** TASK OBJECTIVE **
From the records below, please repeat exactly the line that has "camera: 20 degrees left, 0 degrees up", the line that has "picture [734,88,835,221] -> none", and every line between them, and nothing else.

** RECORD EXCERPTS **
*** Begin section ***
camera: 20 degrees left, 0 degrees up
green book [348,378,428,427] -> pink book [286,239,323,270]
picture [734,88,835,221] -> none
*** End section ***
*** Begin section ***
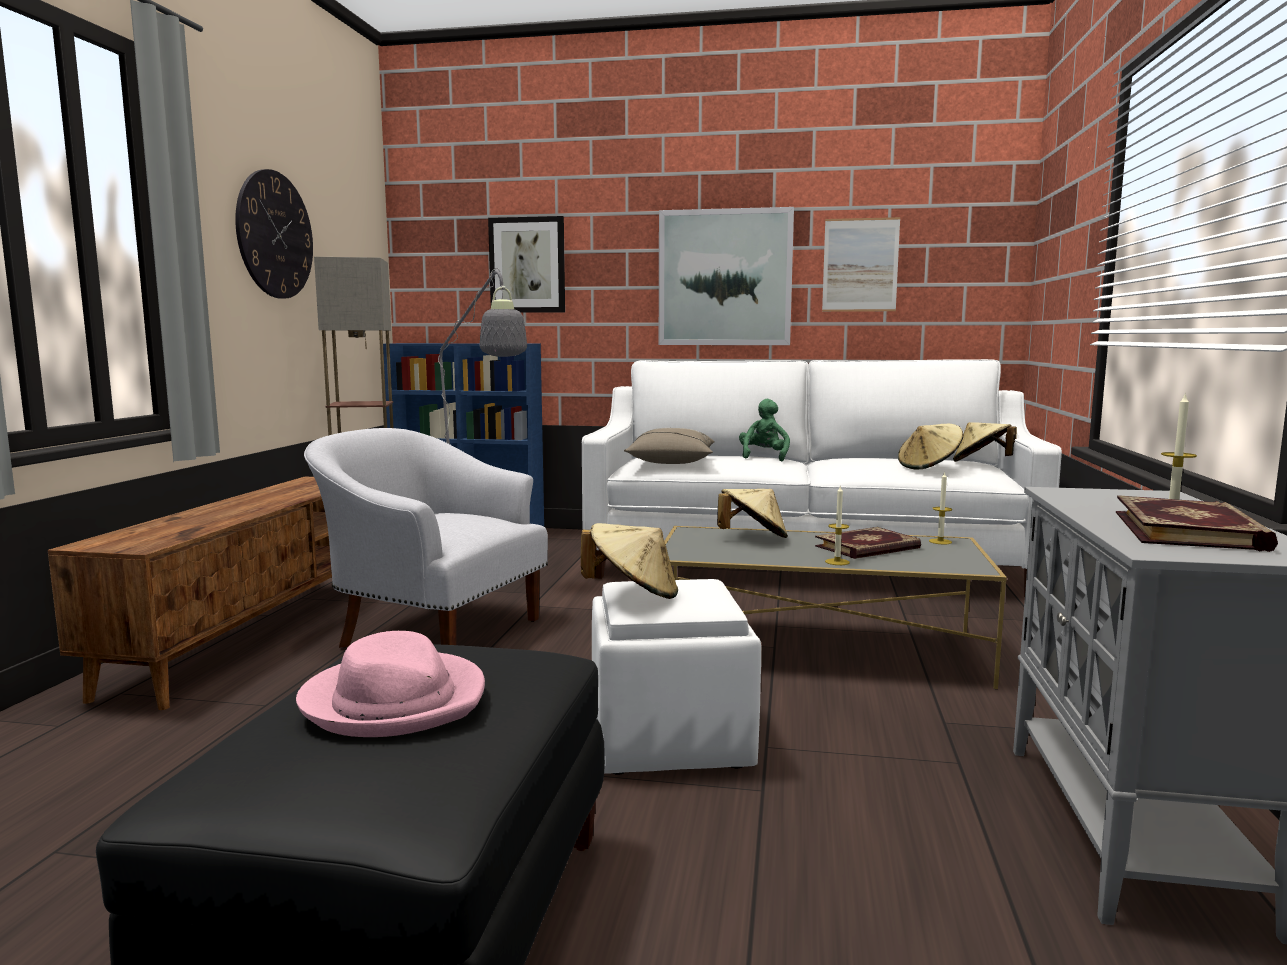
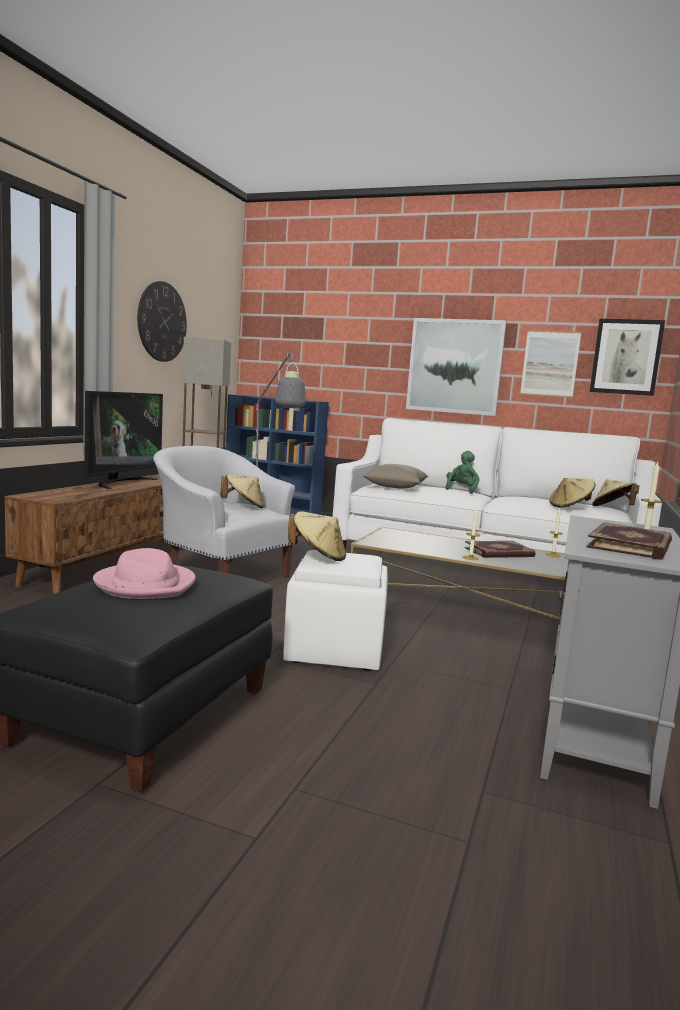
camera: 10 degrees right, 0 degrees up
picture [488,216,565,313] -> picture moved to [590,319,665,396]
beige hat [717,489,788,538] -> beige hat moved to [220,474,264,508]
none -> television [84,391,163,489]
*** End section ***
** WRITTEN SOLUTION **
camera: 20 degrees left, 0 degrees up
green book [348,378,428,427] -> pink book [286,239,323,270]
picture [734,88,835,221] -> none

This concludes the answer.